Stored items from a collection

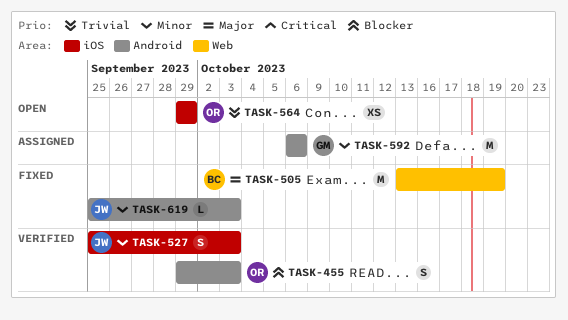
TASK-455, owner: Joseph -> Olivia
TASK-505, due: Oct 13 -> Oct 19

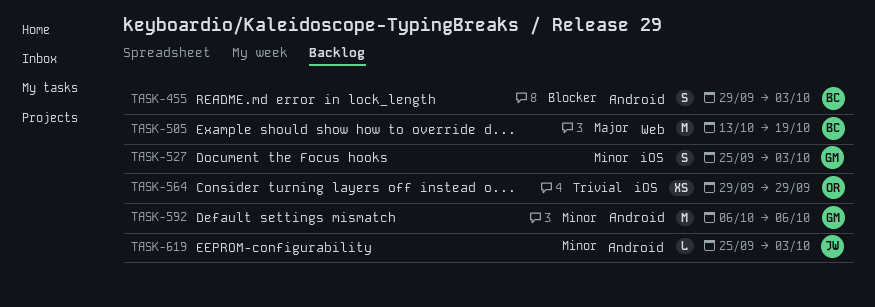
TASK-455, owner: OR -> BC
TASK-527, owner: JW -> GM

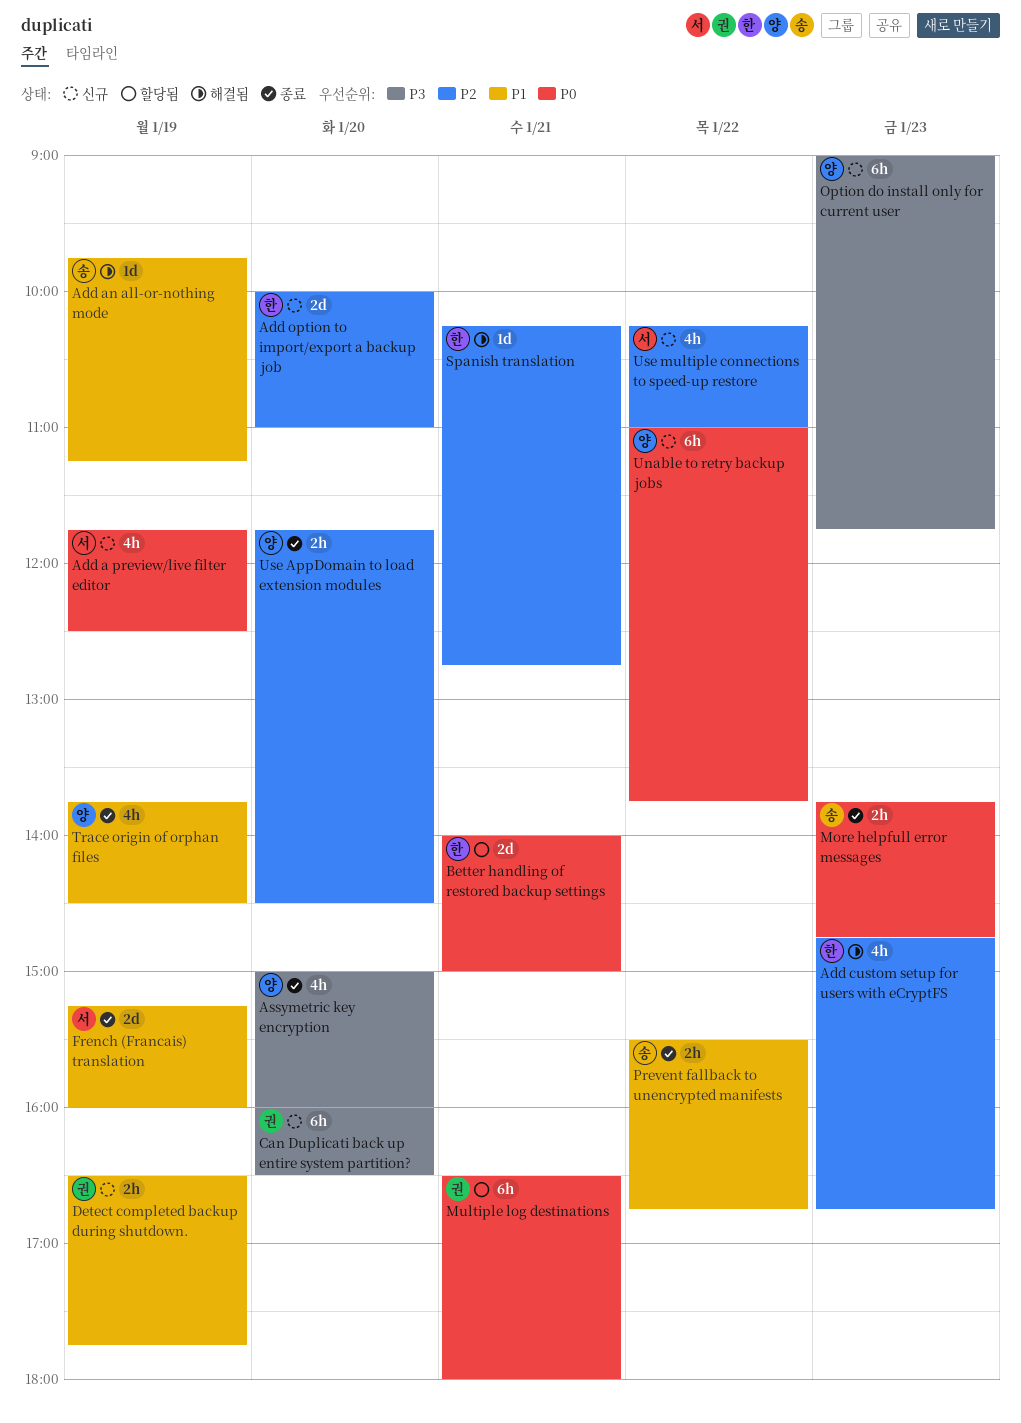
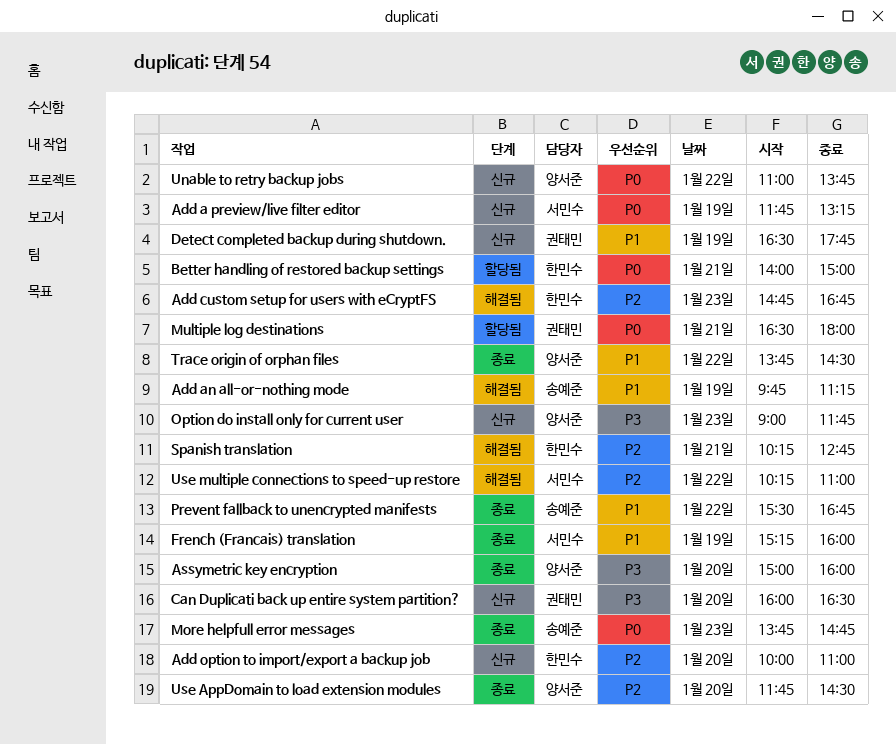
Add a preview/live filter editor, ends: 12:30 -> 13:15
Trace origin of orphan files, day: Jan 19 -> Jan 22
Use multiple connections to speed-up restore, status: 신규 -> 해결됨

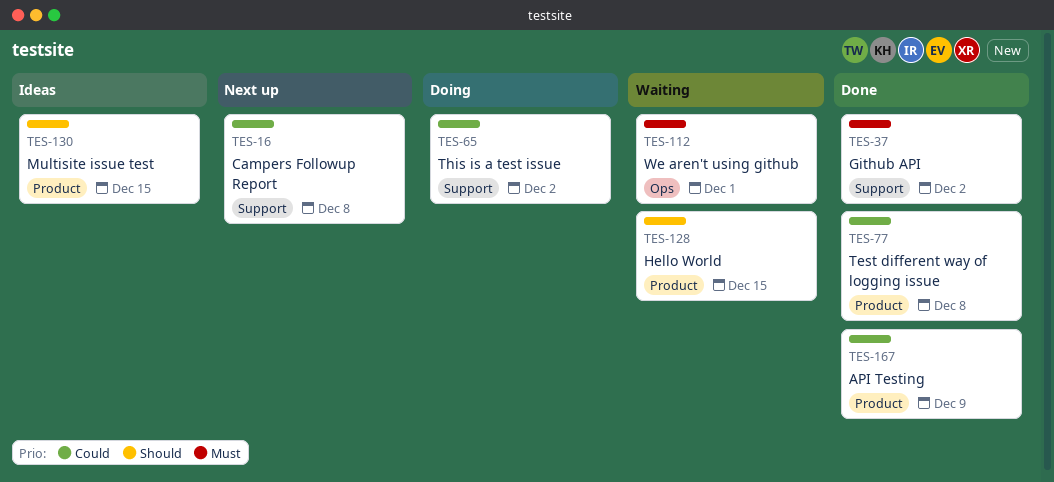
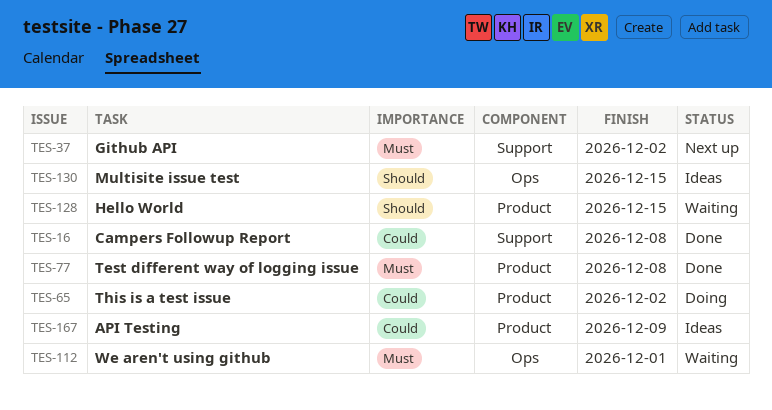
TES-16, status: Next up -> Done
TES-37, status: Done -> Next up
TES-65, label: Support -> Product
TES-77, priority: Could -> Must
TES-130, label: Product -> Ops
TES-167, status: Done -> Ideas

**Problem**
Each record above needs to be copied exactly, with images left out.

**Reply to the exercise**
TASK-455, owner: Joseph -> Olivia
TASK-505, due: Oct 13 -> Oct 19

TASK-455, owner: OR -> BC
TASK-527, owner: JW -> GM

Add a preview/live filter editor, ends: 12:30 -> 13:15
Trace origin of orphan files, day: Jan 19 -> Jan 22
Use multiple connections to speed-up restore, status: 신규 -> 해결됨

TES-16, status: Next up -> Done
TES-37, status: Done -> Next up
TES-65, label: Support -> Product
TES-77, priority: Could -> Must
TES-130, label: Product -> Ops
TES-167, status: Done -> Ideas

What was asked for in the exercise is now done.